Data below:

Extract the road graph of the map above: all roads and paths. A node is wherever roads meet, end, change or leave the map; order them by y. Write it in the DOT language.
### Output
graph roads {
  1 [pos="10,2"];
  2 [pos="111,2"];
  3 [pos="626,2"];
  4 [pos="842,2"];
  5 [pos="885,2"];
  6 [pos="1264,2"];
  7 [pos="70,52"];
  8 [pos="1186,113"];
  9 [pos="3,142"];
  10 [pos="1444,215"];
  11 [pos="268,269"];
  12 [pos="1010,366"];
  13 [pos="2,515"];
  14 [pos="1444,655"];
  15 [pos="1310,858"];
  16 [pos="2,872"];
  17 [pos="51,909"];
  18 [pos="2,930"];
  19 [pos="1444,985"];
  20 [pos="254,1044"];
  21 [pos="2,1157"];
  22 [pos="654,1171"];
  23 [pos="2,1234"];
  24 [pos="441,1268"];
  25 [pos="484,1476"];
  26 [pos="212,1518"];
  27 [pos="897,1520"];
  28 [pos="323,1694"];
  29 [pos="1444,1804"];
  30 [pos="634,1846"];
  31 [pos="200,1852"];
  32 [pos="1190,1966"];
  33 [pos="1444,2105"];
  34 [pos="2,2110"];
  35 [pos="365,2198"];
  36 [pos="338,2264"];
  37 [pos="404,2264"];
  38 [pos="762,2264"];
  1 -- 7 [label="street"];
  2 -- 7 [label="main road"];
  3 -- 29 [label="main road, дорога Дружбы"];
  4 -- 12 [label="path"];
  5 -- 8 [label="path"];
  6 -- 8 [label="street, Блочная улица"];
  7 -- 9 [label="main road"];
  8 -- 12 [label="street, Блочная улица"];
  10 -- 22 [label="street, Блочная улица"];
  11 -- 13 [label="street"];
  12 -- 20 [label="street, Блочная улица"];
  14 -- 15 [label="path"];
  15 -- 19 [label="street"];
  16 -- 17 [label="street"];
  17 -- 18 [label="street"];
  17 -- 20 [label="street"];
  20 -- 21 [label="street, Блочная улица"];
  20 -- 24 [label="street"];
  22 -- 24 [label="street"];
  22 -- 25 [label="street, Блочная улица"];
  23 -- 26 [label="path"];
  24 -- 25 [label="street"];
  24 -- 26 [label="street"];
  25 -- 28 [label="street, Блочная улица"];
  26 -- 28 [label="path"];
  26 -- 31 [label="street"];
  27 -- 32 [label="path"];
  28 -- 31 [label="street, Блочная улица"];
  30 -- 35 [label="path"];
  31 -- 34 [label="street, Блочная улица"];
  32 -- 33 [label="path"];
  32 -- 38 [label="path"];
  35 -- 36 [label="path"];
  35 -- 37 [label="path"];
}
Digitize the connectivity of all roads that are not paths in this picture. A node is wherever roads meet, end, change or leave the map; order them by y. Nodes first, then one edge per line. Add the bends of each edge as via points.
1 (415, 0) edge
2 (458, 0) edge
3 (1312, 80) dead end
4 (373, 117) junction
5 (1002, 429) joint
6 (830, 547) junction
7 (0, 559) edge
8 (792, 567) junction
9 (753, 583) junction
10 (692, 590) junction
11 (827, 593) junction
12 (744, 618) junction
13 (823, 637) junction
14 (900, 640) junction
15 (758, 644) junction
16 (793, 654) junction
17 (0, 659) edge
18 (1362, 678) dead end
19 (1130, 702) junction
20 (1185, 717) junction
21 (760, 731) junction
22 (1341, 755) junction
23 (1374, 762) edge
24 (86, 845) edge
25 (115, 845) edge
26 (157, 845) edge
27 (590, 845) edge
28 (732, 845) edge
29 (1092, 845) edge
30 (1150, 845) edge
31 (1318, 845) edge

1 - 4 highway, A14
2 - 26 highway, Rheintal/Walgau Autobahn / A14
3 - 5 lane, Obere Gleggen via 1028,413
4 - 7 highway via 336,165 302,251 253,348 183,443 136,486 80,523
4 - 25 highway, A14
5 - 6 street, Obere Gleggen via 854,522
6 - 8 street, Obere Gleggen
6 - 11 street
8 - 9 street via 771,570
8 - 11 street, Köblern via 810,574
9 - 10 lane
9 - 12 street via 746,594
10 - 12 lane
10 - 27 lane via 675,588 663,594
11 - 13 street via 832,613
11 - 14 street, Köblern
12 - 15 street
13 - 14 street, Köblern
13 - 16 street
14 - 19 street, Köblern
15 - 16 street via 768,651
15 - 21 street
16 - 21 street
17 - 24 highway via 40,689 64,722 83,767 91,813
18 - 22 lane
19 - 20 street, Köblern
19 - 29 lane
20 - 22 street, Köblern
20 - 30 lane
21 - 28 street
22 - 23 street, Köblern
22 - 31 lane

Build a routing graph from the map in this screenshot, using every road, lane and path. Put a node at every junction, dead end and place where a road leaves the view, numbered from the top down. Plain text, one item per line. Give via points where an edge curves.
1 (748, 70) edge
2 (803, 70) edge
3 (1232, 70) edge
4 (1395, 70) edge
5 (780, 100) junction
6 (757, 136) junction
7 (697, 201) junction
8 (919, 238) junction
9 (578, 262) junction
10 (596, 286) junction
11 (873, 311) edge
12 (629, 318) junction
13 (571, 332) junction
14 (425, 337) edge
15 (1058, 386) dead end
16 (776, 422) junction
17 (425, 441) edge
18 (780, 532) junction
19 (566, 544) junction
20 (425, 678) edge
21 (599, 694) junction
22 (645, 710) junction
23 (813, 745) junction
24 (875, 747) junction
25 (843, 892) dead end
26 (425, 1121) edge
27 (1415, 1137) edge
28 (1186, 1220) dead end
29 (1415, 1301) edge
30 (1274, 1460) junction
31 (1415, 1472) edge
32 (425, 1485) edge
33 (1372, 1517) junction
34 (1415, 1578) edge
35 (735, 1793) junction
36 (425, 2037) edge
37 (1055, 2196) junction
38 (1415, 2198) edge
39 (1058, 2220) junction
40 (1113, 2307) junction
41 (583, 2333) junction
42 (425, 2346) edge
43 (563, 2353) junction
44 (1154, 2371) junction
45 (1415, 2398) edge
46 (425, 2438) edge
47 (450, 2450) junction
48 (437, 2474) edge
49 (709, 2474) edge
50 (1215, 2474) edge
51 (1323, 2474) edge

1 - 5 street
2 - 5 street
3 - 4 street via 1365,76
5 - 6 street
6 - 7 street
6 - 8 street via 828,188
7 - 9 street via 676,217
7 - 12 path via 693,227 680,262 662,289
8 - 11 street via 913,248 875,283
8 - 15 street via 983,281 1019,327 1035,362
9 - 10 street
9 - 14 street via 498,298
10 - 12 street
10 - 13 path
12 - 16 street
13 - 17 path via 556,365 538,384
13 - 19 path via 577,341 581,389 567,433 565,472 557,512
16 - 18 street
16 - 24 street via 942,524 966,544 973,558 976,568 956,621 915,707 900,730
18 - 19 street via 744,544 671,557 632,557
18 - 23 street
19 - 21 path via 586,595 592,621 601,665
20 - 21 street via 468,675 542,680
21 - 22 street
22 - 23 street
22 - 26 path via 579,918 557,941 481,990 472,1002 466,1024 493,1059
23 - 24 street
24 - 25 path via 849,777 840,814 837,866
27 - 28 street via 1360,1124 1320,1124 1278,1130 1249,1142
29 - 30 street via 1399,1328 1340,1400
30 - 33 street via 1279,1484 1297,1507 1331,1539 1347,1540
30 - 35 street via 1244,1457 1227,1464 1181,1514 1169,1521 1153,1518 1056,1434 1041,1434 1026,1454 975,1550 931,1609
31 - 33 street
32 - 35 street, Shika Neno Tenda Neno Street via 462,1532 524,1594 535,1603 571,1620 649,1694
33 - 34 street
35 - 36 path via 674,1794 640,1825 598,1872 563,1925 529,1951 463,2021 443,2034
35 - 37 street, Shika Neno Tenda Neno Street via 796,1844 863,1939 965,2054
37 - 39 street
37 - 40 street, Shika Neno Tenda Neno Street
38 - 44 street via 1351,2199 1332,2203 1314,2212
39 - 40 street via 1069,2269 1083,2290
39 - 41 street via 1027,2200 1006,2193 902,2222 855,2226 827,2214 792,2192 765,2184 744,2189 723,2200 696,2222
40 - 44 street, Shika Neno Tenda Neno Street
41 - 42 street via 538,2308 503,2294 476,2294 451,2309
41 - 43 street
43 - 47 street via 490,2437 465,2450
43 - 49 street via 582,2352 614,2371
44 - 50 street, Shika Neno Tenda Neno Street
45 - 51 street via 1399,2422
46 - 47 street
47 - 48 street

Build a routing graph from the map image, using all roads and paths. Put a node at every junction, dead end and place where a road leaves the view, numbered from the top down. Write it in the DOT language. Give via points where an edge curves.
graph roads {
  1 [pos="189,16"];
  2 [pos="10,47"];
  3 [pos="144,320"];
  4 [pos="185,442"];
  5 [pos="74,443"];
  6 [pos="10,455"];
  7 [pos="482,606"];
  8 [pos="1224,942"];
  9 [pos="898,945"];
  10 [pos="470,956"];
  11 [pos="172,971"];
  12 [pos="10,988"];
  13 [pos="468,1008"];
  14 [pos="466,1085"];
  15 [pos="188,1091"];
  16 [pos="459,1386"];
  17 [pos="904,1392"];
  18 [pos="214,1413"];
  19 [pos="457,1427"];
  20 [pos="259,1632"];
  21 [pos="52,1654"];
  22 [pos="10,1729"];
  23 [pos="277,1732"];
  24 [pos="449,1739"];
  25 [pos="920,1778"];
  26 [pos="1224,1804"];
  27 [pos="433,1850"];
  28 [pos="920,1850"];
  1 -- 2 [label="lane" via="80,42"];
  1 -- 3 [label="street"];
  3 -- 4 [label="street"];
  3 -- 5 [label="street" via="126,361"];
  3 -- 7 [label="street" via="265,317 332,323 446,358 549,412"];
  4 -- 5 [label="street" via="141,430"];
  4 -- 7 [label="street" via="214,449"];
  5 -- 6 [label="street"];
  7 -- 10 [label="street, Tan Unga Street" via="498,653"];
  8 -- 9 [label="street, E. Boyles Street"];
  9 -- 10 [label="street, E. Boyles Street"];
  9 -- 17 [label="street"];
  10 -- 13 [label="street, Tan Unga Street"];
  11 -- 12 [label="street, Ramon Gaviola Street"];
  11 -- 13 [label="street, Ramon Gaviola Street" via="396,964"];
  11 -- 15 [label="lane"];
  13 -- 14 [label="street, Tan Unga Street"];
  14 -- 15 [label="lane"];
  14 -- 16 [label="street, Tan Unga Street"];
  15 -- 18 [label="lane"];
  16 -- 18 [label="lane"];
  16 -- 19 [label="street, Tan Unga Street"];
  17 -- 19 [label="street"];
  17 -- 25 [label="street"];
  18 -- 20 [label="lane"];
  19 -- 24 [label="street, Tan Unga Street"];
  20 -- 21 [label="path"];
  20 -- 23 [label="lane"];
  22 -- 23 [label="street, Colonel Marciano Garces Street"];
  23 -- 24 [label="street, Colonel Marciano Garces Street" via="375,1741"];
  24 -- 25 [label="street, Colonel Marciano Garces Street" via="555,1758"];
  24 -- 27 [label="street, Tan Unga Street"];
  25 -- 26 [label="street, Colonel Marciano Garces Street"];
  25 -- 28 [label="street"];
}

End of Data.

» Task to carry out: Find "highway" in the preceding records. Copy each line that holds it.

» Response below:
1 - 4 highway, A14
2 - 26 highway, Rheintal/Walgau Autobahn / A14
4 - 7 highway via 336,165 302,251 253,348 183,443 136,486 80,523
4 - 25 highway, A14
17 - 24 highway via 40,689 64,722 83,767 91,813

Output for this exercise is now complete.